In finding a violation of Article 18 the Court referred to an incident on 14 December 2013, when Mr. Merabishvili was taken from his cell late at night as part of investigations concerning other senior UNM members. Noting that the burden of proof in cases where Article 18 is alleged is an “exacting” one, the Court found that the applicant had presented a credible and convincing account of the incident, which he had promptly reported to the domestic authorities. It therefore held that his pre-trial detention was used not only to bring him before a court but was “also treated…as an additional opportunity to obtain leverage over the unrelated investigation into the death of the former Prime Minister and to conduct an enquiry into the financial activities of [Mr Saakashvili], two aims wholly extraneous to [Article 18 ECHR].”
“Violations of Article 18 of the European Convention are very few and far between – it is extremely rare in practice for the European Court to find that prosecutions have been brought for political or other ulterior purposes. This is the first such finding against Georgia – it is clearly a very serious matter given that it involves a former Prime Minister whose pre-trial detention was found to be based not only on legitimate grounds, but also on two ‘wholly extraneous’ reasons. The Court’s findings indicate that in order to meet the standards required of a fully functioning democratic state, further systemic reforms of the judicial system are urgently needed.”
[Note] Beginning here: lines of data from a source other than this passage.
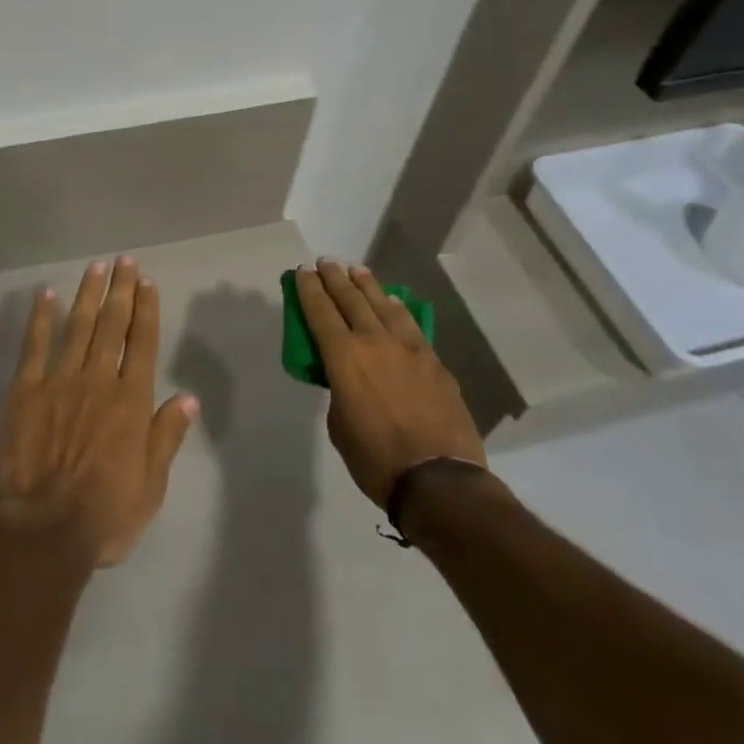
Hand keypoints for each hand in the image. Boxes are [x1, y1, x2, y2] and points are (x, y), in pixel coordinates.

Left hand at [0, 257, 198, 566]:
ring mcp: (59, 380)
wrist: (43, 533)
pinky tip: (45, 295)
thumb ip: (167, 436)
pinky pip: (34, 346)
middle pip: (112, 324)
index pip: (142, 342)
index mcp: (130, 401)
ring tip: (96, 267)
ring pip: (78, 326)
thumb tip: (188, 397)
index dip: (146, 309)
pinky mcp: (25, 390)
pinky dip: (40, 318)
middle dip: (121, 290)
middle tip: (125, 261)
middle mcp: (98, 380)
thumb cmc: (104, 515)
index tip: (147, 281)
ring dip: (88, 294)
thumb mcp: (151, 486)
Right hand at [295, 258, 485, 506]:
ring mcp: (409, 348)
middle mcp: (374, 342)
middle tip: (326, 262)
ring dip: (367, 285)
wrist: (440, 481)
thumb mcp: (339, 426)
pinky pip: (410, 324)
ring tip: (357, 270)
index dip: (309, 288)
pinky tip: (393, 303)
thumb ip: (340, 392)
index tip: (303, 271)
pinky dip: (397, 309)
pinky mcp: (434, 361)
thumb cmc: (376, 460)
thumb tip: (349, 380)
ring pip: (383, 304)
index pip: (320, 311)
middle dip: (335, 278)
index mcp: (343, 357)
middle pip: (351, 298)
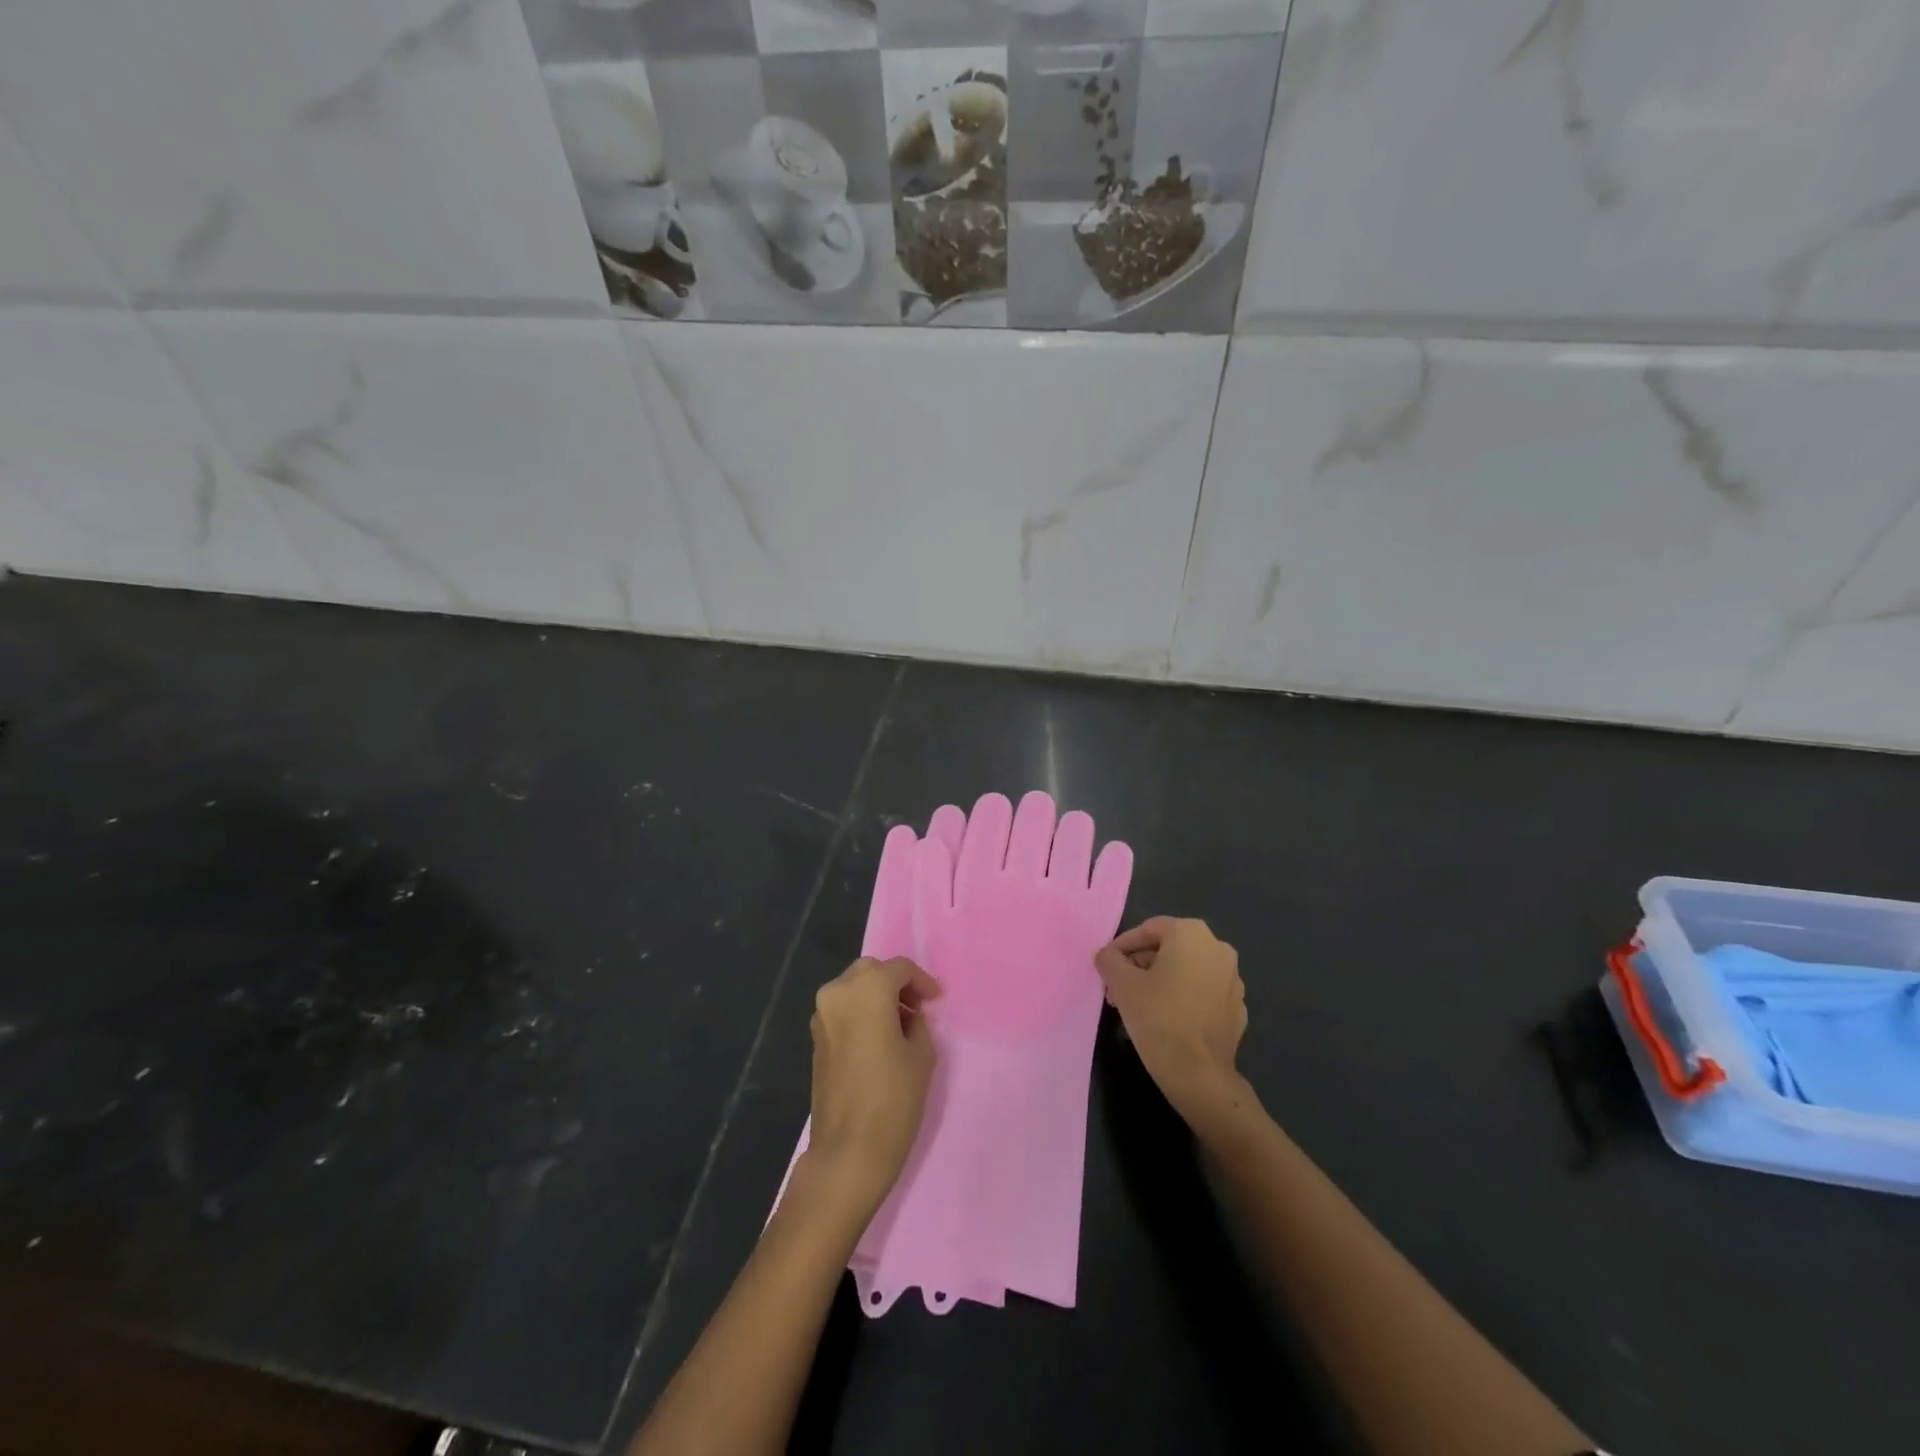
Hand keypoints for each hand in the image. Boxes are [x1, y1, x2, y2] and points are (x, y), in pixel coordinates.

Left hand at [805, 956, 940, 1214]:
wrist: (848, 1152)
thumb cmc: (893, 1099)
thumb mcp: (922, 1055)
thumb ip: (918, 1023)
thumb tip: (908, 1016)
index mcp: (867, 989)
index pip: (899, 968)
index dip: (921, 981)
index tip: (936, 1000)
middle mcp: (838, 993)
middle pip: (871, 972)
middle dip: (895, 983)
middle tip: (918, 1007)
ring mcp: (821, 1016)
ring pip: (853, 988)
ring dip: (876, 997)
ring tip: (901, 1024)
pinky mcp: (815, 1039)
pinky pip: (842, 1009)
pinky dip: (861, 1012)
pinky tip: (879, 1038)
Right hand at [1095, 917, 1248, 1126]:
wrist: (1199, 1074)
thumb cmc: (1157, 1017)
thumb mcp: (1121, 983)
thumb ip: (1109, 959)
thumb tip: (1108, 955)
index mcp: (1191, 933)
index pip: (1148, 930)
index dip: (1122, 946)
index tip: (1106, 966)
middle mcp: (1218, 948)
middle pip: (1168, 949)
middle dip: (1139, 966)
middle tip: (1117, 988)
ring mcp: (1232, 979)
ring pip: (1185, 971)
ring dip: (1159, 981)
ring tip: (1135, 1005)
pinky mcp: (1237, 1008)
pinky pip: (1202, 993)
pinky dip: (1182, 998)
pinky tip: (1164, 1020)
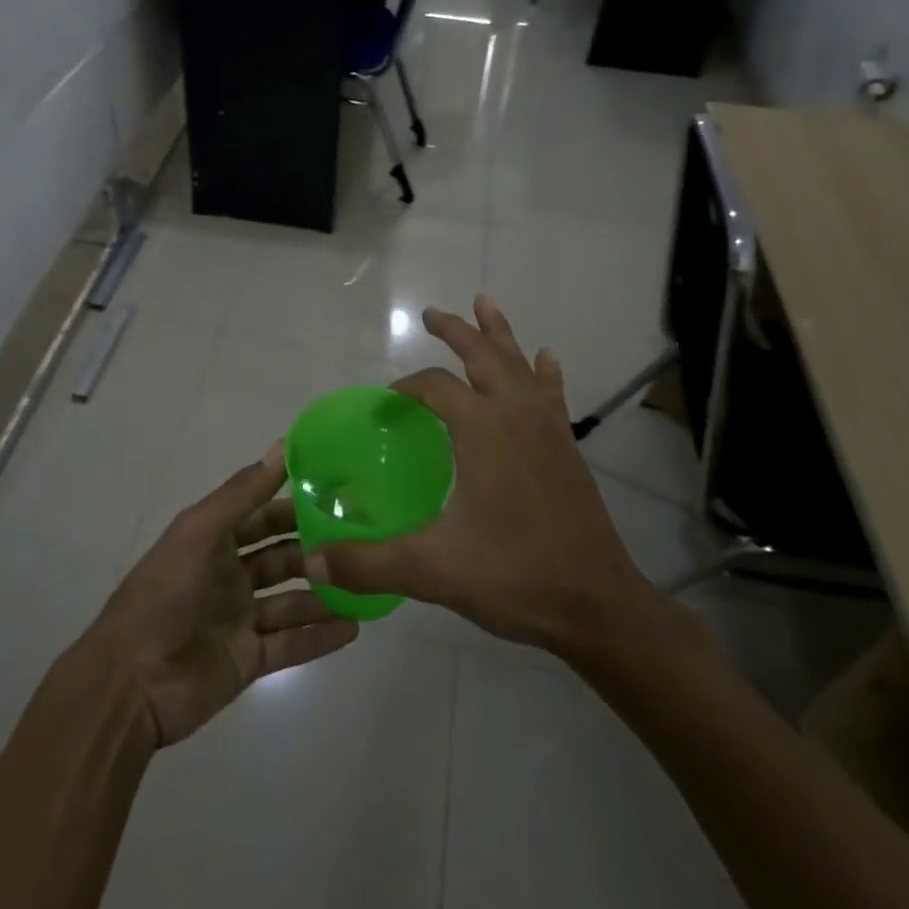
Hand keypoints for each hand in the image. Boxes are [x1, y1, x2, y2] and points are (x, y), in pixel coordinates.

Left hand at [84, 446, 358, 745]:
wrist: (130, 685)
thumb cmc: (164, 595)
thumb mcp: (200, 532)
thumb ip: (243, 493)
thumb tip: (282, 445)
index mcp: (213, 541)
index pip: (262, 515)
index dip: (295, 504)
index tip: (339, 494)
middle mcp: (228, 575)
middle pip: (281, 557)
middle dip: (316, 549)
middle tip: (362, 541)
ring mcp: (239, 619)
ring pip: (291, 600)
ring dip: (324, 593)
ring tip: (367, 585)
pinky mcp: (247, 660)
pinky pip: (291, 644)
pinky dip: (320, 637)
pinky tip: (354, 629)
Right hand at [305, 296, 697, 668]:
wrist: (597, 606)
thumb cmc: (515, 576)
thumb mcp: (433, 570)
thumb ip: (368, 563)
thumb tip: (312, 563)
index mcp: (482, 430)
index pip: (435, 387)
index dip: (406, 387)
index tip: (385, 403)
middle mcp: (515, 415)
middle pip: (482, 356)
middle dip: (454, 331)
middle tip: (431, 313)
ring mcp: (547, 429)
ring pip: (519, 365)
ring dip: (498, 334)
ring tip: (485, 303)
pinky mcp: (566, 448)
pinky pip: (552, 393)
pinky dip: (544, 371)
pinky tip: (546, 357)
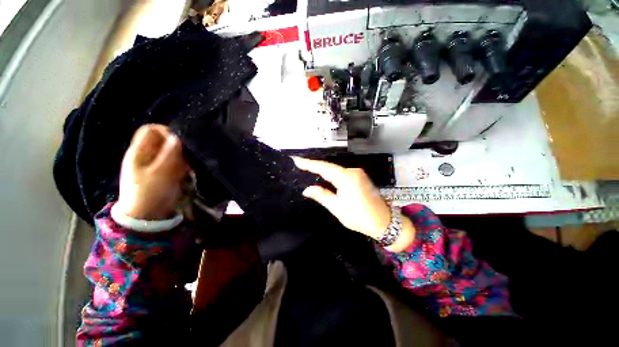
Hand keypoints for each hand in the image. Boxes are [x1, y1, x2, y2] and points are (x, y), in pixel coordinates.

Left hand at [116, 124, 188, 219]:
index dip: (166, 131)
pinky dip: (185, 166)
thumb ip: (169, 154)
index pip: (151, 130)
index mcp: (140, 152)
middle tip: (187, 157)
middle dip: (178, 147)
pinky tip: (188, 174)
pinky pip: (178, 163)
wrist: (147, 216)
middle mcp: (148, 155)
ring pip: (174, 152)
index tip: (180, 141)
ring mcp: (158, 164)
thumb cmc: (149, 193)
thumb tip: (178, 137)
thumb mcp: (159, 173)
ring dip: (183, 158)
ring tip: (188, 168)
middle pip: (164, 141)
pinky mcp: (166, 173)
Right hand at [293, 157, 415, 251]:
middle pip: (330, 167)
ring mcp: (358, 173)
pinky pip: (342, 173)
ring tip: (308, 168)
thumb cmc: (360, 217)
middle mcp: (353, 171)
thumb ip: (322, 195)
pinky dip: (332, 174)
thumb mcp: (337, 208)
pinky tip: (324, 175)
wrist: (384, 222)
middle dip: (315, 166)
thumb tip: (307, 189)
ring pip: (336, 169)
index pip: (323, 168)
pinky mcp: (360, 177)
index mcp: (346, 177)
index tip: (297, 160)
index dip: (309, 164)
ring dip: (323, 170)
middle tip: (300, 164)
Prof. Philip Leach, EHRAC Director
This judgment reiterates that the authorities must provide ongoing justification for continued detention; it was not sufficient that Ivane Merabishvili’s arrest and pre-trial detention were initially lawful and based on reasonable grounds. We also welcome the Court’s finding of an Article 18 violation, its second in one of our cases this year. An allegation that a politician’s activities have been restricted in order to prevent his participation in politics is a serious one given, as the Court said, “the existence of a direct link between human rights protection and the functioning of democracy”. We are encouraged by the development of this area of the Court’s case law.
On 22 June 2016, the members of the Parliamentary Assembly of the Council of Europe issued a declaration on the situation in Georgia in the run up to parliamentary elections this year, which stated:
“Already several times, facts of organised violence against opposition members of parliament and politicians by individuals linked with the Georgian Government have been reported. It is the responsibility of the Government to punish offenders and repeated failure to do so raises serious questions about the level playing field in Georgia.
[…]Mr Merabishvili is only the third political figure in relation to whom this breach was established by the Court.
It should be said that the practice of the Committee of Ministers in cases when a breach of this article was established has been to recommend the release of the person concerned and the dropping of all charges. We call upon the President of Georgia to use his constitutional powers and respect this decision. The Secretary General of the main opposition party imprisoned in the run up to the elections and found to be deprived of Article 18 rights by the European Court already casts a shadow on these elections.”